Hoozz Play Micro-speech Train

This project is used to train the micro-speech model.

Original reference: train_micro_speech_model.ipynb

Environment

This script can be used for training on both Ubuntu and Windows. It depend on the following Python environment:

> python --version
Python 3.7.9

> pip --version
pip 24.0

Initialize the training environment

Pull source code

git clone https://github.com/huxiangjs/hoozz_play_micro_speech_train.git
cd hoozz_play_micro_speech_train
git submodule update --init --recursive

Install all dependencies

pip install -r requirements.txt

Prepare the dataset

We use the dataset provided by Google as the basic dataset, the download address is: speech_commands_v0.02.tar.gz

Create a dataset/ directory and unzip the downloaded dataset to the dataset/ directory.

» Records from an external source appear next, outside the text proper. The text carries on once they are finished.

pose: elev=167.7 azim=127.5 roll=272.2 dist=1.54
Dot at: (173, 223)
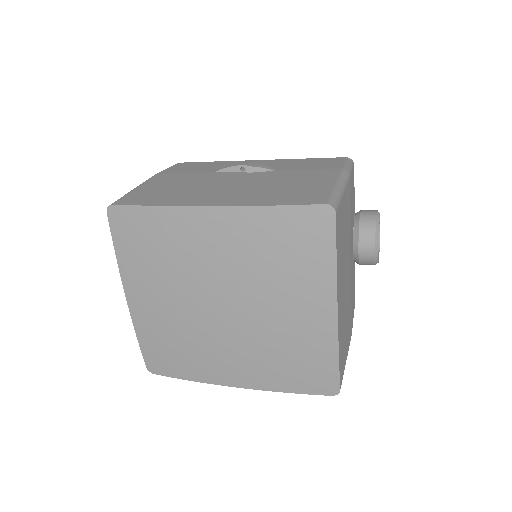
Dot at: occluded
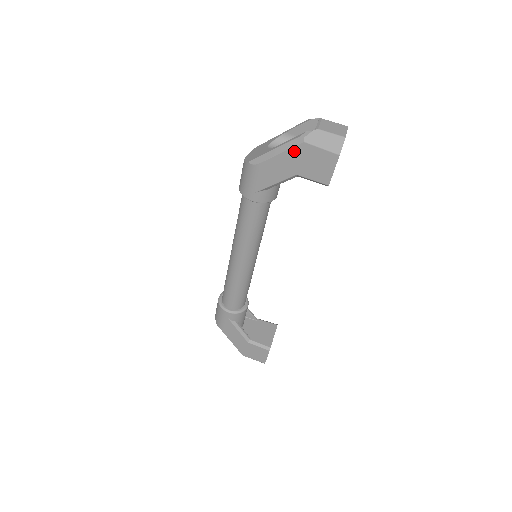
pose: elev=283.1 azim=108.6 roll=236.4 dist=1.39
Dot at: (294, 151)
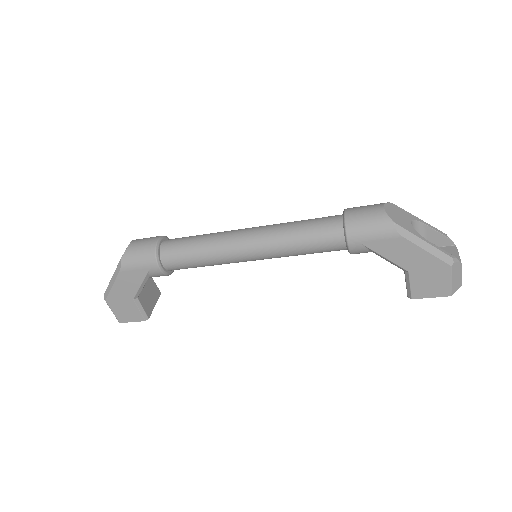
Dot at: (436, 261)
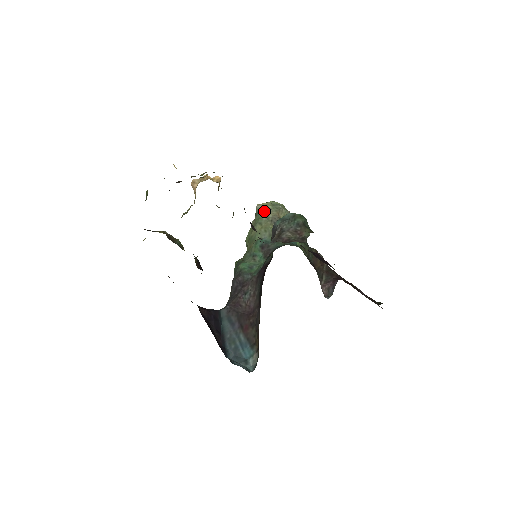
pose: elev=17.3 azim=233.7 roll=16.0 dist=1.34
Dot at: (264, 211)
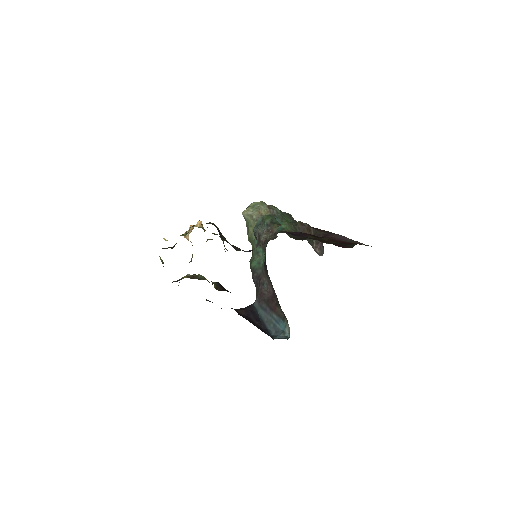
Dot at: (249, 216)
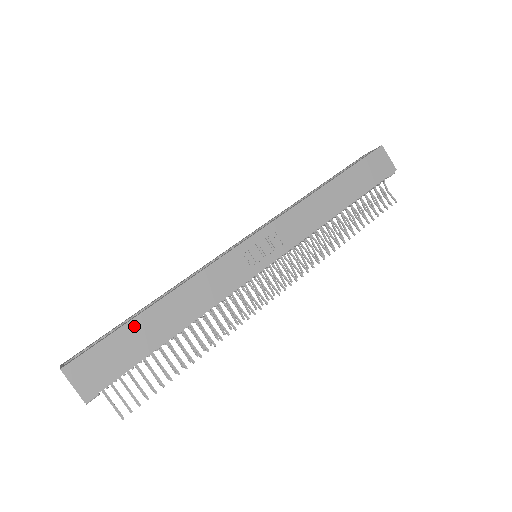
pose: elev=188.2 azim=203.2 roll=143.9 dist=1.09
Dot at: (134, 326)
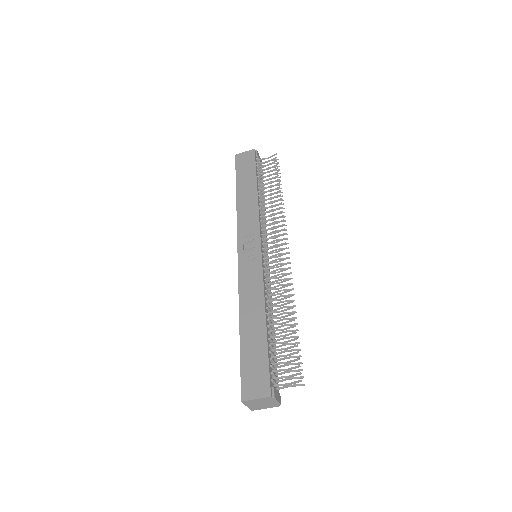
Dot at: (244, 345)
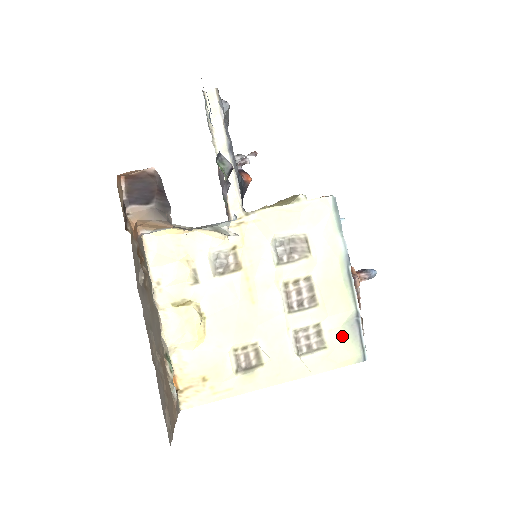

The unzipped directory structure is roughly as follows:

.
|-- LICENSE
|-- README.md
|-- dataset
|   |-- LICENSE
|   |-- README.md
|   |-- _background_noise_
|   |-- backward
|   |-- ...
|   |-- yes
|   `-- zero
|-- model_config.py
|-- model_train.py
|-- requirements.txt
|-- speech_commands_v0.02.tar.gz
`-- tensorflow
    ...

Next, we need to prepare our own data set. The audio data has the following format requirements:

File format: wav
Sampling depth: 16 bits
Channel: single channel
Sampling rate: 16kHz

Once you are ready, name the folders according to the keywords and copy the data into the corresponding folders. After completing the above operations, your directory should look like this:

.
|-- ...
|-- dataset
|   |-- LICENSE
|   |-- README.md
|   |-- _background_noise_
|   |-- backward
|   |-- ...
|   |-- yes
|   |-- <your_keywords_001>
|   |   |-- <your_wav_001.wav>
|   |   |-- <your_wav_002.wav>
|   |   |-- ...
|   |-- <your_keywords_002>
|   |   |-- ...
|   |-- <your_keywords_003>
|   |   |-- ...
|   |-- <your_keywords_004>
|   |   |-- ...
|   |-- ...
|   `-- zero
|-- ...
`-- ...

Adjust training profile

Open the model_config.py file and modify the following key parameters as needed:

Add your own keywords

WANTED_WORDS = "yes,no,<your_keywords_001>,<your_keywords_001>,..."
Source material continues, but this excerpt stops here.